After donating to McCrory election effort, company receives no-bid contract costing taxpayers millions
An “emergency” contract originally slated for $3.2M grows to $8M with partners cashing in at $473/hours… all at taxpayer expense… and the meter is still running.
Once again, Gov. Pat McCrory faces serious questions of a conflict of interest after reports that his administration gave millions of taxpayer dollars in a runaway no-bid contract to a firm which made large donations supporting McCrory’s election effort.
A no-bid state consulting contract originally valued at $3.2 million for a Washington, D.C., consulting firm has grown to almost $8 million one year later, records show.
Campaign finance records show that the firm contributed $25,000 to the Republican Governor’s Association in April 2012 as Gov. Pat McCrory was running for office, and that the donation was used in the campaign to help elect him.

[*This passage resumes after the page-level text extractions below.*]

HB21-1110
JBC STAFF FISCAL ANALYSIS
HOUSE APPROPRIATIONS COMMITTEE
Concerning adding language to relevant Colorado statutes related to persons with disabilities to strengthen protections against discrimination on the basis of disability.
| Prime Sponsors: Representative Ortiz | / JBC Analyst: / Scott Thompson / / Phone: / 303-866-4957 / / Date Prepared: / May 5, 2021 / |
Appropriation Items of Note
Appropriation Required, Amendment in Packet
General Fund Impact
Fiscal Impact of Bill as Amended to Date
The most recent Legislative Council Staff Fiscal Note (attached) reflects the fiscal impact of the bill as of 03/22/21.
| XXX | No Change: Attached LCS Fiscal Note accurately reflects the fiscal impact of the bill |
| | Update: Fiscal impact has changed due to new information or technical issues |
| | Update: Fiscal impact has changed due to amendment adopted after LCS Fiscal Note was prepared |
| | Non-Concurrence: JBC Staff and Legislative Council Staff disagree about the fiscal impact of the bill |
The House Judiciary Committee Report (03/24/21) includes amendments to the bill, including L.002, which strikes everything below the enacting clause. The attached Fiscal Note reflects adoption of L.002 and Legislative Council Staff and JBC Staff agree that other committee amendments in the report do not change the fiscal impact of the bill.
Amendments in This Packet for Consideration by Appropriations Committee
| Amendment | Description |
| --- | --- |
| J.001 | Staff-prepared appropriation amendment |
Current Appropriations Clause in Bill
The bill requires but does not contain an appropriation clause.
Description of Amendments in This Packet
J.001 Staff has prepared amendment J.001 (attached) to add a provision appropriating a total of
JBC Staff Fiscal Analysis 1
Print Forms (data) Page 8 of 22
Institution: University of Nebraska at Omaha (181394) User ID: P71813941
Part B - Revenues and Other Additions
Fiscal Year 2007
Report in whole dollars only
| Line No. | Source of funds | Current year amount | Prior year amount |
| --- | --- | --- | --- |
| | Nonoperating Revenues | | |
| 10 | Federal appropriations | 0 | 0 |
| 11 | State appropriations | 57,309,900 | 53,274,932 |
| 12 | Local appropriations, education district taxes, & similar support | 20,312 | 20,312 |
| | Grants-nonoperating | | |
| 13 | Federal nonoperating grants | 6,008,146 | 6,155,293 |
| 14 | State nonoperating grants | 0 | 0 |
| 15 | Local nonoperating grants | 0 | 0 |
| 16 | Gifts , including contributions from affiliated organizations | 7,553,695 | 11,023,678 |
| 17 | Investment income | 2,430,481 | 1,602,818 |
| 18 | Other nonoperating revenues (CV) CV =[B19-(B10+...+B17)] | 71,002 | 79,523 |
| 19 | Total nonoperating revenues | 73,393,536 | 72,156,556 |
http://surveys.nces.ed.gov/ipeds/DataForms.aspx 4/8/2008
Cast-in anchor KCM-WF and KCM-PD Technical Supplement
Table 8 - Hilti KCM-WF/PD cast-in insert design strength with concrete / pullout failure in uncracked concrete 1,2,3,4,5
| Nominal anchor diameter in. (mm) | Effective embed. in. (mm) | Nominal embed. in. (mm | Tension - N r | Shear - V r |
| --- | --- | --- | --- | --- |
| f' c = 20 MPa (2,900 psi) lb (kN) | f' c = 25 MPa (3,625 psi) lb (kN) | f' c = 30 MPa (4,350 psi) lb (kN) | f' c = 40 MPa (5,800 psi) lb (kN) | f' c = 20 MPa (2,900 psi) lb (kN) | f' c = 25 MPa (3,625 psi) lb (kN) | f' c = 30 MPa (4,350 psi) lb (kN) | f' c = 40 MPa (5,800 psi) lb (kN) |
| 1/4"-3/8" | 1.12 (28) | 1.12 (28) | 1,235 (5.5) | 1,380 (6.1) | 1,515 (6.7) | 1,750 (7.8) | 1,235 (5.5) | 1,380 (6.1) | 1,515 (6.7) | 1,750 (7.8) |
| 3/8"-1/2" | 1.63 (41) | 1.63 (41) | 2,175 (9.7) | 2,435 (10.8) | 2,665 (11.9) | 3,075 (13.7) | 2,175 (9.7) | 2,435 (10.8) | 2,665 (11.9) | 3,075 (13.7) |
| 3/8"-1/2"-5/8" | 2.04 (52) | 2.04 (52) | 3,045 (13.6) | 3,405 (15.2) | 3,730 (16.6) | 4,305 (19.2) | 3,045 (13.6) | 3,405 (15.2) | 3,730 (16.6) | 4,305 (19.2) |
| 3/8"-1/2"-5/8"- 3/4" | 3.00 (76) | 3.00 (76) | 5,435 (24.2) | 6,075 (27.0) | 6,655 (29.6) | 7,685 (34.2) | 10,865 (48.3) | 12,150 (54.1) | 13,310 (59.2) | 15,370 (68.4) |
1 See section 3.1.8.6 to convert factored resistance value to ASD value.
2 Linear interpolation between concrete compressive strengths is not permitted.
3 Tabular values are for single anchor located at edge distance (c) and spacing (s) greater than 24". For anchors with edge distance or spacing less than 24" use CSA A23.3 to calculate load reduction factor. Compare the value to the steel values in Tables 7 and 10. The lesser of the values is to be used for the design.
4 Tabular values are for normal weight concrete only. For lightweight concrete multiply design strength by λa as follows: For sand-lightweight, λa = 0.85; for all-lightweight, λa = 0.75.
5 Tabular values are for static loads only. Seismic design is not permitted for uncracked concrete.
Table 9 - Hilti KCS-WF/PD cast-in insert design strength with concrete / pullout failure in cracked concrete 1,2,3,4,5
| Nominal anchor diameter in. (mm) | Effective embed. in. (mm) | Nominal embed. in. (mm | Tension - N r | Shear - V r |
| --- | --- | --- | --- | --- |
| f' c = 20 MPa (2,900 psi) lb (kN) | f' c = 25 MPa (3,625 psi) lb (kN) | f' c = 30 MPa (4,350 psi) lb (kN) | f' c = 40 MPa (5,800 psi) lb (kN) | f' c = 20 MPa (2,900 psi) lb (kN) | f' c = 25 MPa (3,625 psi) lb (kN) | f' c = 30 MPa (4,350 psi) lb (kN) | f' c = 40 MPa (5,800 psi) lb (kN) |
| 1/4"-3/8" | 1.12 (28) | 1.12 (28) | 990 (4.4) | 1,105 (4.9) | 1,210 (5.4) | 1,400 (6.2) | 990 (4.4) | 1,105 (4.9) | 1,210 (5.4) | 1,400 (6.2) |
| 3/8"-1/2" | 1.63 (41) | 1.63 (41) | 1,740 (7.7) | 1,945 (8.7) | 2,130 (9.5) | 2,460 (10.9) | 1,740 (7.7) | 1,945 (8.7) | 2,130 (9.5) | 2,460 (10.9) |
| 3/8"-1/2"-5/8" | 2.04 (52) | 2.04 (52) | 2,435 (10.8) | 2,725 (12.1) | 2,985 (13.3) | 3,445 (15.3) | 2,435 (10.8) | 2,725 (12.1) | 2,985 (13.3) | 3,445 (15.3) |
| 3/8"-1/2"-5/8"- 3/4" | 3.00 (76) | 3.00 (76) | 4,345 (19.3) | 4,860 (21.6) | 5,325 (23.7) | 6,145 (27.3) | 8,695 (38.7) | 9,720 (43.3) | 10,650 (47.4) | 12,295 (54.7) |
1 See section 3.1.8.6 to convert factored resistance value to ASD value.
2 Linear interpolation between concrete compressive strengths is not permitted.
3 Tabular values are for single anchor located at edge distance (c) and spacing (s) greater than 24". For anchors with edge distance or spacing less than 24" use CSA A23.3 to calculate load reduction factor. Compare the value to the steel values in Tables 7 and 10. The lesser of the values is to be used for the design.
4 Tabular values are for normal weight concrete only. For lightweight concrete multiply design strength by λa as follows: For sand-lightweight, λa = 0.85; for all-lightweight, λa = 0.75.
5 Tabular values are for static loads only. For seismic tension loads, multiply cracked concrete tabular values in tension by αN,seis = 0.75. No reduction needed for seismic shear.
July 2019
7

The no-bid contract underscores a pattern of conflicts of interest raised by the governor’s business dealings before and since taking office. In January, the State Ethics Commission received a 50-page complaint which outlines the governor’s repeated omissions of large payments and financial holdings involving companies that are regulated by the state, as well as Gov. McCrory’s role in a company which lists state contractors as clients.
Progress NC Action executive director Gerrick Brenner issued the following statement regarding the runaway no-bid contract and the governor’s repeated conflicts of interest:
“A runaway no-bid contract that balloons from $3 million to $8 million is alarming enough,” said Brenner. “But when the contractor is also a political contributor, it raises serious questions of ‘pay-to-play.’ Taxpayers have questions, and the governor should immediately come clean with answers.”
Gov. McCrory’s Department of Health and Human Services is no stranger to controversial no-bid contracts. In 2013, DHHS Secretary Aldona Wos hired an executive with her husband’s logistics company as a “senior advisor.” Joe Hauck was paid $310,000 for eleven months of contract consulting at DHHS, and his track record of work there was never made entirely clear.